:: Data for processing

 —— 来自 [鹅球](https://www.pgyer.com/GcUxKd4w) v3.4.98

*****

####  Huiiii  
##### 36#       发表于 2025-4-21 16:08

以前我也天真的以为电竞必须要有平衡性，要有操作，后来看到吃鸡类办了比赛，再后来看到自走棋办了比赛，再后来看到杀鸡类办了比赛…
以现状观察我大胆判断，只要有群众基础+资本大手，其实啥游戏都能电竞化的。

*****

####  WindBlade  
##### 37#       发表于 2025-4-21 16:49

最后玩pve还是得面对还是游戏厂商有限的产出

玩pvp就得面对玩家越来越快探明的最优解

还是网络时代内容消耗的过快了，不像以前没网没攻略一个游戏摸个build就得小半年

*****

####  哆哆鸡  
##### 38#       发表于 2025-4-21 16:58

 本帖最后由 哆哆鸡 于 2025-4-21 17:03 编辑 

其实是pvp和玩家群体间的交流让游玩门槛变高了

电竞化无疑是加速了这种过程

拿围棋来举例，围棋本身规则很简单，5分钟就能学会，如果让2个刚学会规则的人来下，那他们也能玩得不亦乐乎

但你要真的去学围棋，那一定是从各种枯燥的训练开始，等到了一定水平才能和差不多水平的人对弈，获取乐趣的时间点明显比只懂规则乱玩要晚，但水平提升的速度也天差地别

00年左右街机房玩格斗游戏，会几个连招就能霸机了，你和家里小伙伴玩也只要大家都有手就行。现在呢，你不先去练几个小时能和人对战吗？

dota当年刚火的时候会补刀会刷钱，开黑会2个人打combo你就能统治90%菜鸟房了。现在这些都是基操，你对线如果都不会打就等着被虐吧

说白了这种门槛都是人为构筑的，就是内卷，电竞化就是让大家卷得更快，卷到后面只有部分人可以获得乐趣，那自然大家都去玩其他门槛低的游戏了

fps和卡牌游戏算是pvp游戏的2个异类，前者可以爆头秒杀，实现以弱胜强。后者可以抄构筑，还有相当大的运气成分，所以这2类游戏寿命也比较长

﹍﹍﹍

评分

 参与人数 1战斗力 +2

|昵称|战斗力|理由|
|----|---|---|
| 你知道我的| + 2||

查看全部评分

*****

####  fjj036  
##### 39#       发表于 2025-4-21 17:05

::::
:: Data for processing

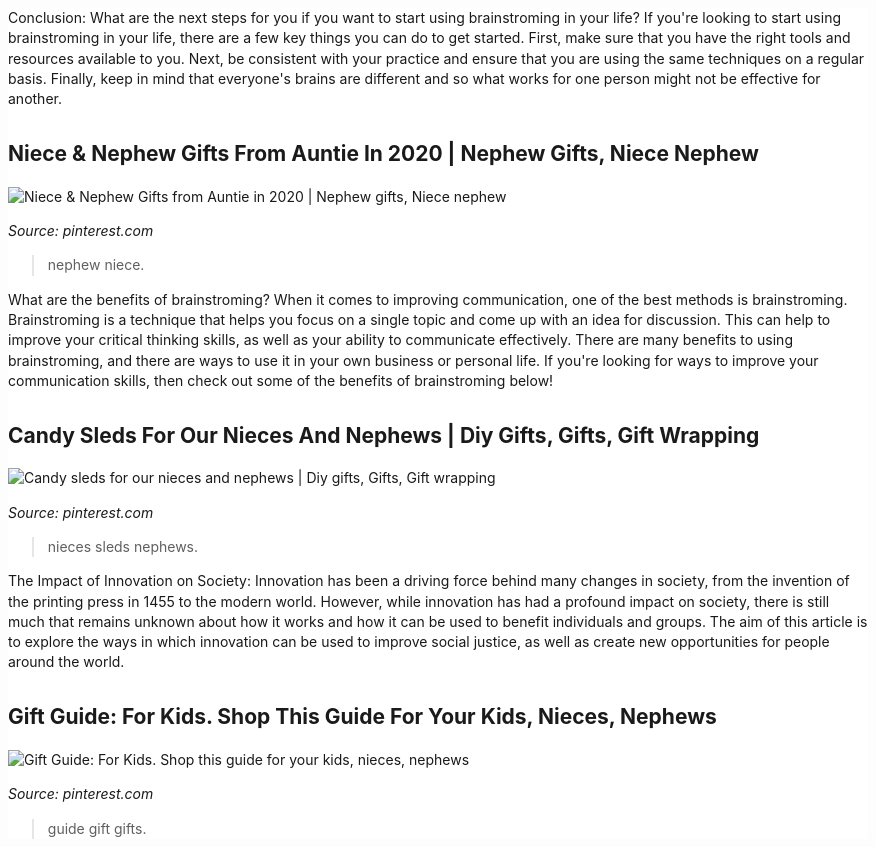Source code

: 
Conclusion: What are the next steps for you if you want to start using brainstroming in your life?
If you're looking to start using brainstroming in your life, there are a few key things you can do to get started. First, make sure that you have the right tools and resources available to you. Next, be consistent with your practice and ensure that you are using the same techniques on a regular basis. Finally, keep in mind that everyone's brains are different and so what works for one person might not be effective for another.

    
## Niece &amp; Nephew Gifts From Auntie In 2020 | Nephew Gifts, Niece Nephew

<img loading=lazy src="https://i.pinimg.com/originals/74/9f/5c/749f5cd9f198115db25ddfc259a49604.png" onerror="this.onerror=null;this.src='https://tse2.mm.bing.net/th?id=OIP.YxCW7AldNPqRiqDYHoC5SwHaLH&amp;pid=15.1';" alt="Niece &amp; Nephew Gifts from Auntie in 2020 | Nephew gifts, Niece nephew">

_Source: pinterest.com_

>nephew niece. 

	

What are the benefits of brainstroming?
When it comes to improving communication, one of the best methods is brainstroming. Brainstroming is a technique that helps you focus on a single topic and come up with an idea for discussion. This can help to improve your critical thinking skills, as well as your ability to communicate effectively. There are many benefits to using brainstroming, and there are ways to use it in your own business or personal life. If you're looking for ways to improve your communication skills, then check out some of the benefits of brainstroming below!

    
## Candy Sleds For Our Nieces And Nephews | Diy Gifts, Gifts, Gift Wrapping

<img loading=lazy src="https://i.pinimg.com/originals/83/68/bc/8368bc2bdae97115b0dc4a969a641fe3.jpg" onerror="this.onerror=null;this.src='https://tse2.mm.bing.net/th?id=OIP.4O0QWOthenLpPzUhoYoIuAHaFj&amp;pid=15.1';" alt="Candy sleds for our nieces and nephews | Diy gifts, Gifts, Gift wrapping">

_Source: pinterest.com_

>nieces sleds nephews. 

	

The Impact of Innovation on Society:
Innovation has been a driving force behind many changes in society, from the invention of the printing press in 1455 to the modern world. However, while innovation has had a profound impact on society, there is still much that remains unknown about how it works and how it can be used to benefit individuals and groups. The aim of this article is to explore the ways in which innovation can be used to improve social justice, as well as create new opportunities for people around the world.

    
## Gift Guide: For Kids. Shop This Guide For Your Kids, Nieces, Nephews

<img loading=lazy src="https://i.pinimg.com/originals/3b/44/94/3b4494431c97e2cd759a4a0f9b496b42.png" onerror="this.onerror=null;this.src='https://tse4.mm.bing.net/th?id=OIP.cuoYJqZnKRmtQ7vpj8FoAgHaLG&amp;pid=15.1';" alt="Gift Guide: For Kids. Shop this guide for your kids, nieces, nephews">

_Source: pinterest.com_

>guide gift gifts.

::::
:: Data for processing

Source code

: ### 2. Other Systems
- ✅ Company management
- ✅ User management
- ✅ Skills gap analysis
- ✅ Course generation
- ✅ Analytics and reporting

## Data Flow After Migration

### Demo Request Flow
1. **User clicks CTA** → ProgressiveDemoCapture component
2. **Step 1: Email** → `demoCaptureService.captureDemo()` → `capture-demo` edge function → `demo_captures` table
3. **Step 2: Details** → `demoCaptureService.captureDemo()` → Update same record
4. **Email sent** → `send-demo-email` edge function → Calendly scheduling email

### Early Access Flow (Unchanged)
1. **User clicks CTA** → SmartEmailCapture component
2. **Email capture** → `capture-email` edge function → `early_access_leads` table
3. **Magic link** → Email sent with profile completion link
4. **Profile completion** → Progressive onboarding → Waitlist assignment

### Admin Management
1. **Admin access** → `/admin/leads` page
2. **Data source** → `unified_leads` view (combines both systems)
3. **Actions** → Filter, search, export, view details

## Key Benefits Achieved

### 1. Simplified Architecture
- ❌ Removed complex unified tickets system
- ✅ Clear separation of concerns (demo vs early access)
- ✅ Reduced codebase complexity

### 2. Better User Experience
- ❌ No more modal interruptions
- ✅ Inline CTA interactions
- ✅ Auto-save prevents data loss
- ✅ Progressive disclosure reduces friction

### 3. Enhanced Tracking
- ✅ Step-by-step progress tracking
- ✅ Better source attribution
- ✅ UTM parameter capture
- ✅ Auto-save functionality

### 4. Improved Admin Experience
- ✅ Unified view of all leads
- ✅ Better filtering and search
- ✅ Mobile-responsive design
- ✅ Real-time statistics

::::

§ **Instructions for the task**
From the records above, reproduce exactly the lines from the one with "来自 [鹅球](https://www.pgyer.com/GcUxKd4w) v3.4.98" to the one with "00年左右街机房玩格斗游戏，", both included, and no others.

§ **Result for this task**
 —— 来自 [鹅球](https://www.pgyer.com/GcUxKd4w) v3.4.98

*****

####  Huiiii  
##### 36#       发表于 2025-4-21 16:08

以前我也天真的以为电竞必须要有平衡性，要有操作，后来看到吃鸡类办了比赛，再后来看到自走棋办了比赛，再后来看到杀鸡类办了比赛…
以现状观察我大胆判断，只要有群众基础+资本大手，其实啥游戏都能电竞化的。

*****

####  WindBlade  
##### 37#       发表于 2025-4-21 16:49

最后玩pve还是得面对还是游戏厂商有限的产出

玩pvp就得面对玩家越来越快探明的最优解

还是网络时代内容消耗的过快了，不像以前没网没攻略一个游戏摸个build就得小半年

*****

####  哆哆鸡  
##### 38#       发表于 2025-4-21 16:58

 本帖最后由 哆哆鸡 于 2025-4-21 17:03 编辑 

其实是pvp和玩家群体间的交流让游玩门槛变高了

电竞化无疑是加速了这种过程

拿围棋来举例，围棋本身规则很简单，5分钟就能学会，如果让2个刚学会规则的人来下，那他们也能玩得不亦乐乎

但你要真的去学围棋，那一定是从各种枯燥的训练开始，等到了一定水平才能和差不多水平的人对弈，获取乐趣的时间点明显比只懂规则乱玩要晚，但水平提升的速度也天差地别

00年左右街机房玩格斗游戏，会几个连招就能霸机了，你和家里小伙伴玩也只要大家都有手就行。现在呢，你不先去练几个小时能和人对战吗？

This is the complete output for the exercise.